(Data excerpts)

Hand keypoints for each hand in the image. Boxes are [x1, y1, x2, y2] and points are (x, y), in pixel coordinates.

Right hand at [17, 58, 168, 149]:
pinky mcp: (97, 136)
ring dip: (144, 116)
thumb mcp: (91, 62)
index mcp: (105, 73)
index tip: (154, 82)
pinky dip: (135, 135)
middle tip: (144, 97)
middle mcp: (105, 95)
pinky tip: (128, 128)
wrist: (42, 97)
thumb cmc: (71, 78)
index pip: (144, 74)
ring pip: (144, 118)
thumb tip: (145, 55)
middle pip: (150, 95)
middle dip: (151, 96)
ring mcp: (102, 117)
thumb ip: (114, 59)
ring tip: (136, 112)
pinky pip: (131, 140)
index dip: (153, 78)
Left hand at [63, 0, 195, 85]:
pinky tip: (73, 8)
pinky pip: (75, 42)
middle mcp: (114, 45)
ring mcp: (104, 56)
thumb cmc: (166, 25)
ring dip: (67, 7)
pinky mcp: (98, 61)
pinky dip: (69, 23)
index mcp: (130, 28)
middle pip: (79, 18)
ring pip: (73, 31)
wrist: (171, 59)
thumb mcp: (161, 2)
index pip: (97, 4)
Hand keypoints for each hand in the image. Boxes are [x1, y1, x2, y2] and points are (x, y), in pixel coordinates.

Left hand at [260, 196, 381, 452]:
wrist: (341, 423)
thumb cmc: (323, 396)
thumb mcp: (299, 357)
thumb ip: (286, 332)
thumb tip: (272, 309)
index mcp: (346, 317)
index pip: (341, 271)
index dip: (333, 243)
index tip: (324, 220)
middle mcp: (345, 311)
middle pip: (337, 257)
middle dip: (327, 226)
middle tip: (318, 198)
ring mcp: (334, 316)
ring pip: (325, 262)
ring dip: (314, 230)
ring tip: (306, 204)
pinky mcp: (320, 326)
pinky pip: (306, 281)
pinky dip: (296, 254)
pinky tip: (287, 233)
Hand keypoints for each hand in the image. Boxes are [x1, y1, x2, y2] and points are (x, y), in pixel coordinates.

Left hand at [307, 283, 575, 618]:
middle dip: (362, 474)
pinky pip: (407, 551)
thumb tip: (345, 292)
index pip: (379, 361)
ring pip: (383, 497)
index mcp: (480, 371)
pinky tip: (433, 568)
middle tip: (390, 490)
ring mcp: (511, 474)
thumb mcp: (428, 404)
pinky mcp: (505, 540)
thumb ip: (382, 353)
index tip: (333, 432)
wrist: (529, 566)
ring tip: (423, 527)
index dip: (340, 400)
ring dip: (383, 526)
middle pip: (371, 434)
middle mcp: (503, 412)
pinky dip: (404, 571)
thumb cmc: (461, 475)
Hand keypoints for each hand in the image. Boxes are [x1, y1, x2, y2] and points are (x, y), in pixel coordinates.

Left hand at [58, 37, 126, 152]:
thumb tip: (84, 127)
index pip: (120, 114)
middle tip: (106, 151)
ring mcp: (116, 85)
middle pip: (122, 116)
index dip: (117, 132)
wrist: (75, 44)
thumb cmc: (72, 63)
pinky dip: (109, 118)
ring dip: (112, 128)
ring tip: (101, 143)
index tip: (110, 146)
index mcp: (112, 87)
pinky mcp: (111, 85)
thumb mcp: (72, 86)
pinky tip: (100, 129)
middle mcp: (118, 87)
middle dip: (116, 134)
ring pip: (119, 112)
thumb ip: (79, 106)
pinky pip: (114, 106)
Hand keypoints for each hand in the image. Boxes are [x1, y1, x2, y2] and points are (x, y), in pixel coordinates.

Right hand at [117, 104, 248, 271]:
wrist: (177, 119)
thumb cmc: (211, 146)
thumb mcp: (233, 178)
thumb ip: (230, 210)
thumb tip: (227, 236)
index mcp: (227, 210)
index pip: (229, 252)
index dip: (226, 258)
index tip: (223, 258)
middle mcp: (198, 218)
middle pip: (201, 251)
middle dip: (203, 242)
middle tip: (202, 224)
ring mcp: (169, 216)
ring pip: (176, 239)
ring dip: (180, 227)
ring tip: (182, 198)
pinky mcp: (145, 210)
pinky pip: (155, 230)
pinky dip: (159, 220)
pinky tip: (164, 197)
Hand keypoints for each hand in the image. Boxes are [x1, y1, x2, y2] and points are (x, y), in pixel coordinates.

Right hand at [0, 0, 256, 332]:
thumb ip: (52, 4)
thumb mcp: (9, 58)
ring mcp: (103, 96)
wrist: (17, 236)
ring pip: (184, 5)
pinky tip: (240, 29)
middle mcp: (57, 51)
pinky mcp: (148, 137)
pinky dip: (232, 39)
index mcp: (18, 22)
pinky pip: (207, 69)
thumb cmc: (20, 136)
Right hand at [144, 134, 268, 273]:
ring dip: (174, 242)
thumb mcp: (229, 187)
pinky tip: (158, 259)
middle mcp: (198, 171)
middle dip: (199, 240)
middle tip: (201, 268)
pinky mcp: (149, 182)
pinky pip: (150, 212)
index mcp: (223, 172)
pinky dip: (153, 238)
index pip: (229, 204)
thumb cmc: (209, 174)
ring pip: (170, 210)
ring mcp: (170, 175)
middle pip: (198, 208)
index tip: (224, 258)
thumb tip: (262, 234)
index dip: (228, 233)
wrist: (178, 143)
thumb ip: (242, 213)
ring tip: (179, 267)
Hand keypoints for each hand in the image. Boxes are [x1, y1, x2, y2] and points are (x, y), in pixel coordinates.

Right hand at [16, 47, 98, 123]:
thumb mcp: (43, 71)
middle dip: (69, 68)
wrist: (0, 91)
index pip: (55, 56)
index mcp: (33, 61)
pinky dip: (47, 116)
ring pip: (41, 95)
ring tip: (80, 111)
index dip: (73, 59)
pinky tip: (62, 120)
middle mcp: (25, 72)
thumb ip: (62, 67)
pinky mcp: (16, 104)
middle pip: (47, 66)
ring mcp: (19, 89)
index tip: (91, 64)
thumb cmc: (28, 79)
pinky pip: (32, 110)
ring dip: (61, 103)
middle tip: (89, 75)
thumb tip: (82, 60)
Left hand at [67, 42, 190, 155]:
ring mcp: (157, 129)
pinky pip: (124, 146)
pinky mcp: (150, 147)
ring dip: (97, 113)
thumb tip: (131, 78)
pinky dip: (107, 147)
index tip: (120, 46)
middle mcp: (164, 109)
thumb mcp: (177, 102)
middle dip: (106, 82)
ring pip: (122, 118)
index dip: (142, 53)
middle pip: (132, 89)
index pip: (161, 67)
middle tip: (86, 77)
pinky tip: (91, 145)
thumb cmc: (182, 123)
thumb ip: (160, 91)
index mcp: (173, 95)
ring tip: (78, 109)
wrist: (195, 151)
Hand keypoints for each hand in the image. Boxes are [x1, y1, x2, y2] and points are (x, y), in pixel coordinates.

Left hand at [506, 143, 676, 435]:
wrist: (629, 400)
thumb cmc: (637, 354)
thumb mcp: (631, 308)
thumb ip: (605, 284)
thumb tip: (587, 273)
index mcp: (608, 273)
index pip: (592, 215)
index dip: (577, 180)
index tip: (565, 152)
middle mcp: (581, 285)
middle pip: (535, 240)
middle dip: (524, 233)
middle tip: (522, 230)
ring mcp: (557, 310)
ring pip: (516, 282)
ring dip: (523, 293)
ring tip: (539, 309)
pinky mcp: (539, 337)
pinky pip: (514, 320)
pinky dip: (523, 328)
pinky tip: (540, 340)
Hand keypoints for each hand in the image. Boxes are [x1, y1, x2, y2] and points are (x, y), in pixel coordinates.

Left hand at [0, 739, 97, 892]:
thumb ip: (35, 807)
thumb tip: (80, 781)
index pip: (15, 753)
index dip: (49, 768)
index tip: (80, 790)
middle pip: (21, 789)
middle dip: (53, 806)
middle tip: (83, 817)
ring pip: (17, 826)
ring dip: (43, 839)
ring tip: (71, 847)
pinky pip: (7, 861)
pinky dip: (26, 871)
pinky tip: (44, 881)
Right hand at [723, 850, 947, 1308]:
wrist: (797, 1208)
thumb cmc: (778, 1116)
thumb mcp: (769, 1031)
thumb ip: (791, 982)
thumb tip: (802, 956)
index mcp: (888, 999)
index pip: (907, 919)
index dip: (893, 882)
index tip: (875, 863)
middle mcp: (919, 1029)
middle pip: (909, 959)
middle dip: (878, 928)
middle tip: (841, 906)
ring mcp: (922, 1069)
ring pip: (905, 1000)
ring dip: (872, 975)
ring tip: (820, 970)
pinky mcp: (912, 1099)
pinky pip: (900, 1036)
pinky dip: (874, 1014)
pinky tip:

__Exercise__: Every line of the entries that includes "wrist" must be copied into the answer.

__Written answer__:
wrist: (42, 97)
wrist: (171, 59)
wrist: (341, 423)
wrist: (529, 566)
wrist: (75, 44)
wrist: (177, 119)
wrist: (17, 236)
wrist: (178, 143)
wrist: (0, 91)
wrist: (195, 151)
wrist: (629, 400)
wrist: (797, 1208)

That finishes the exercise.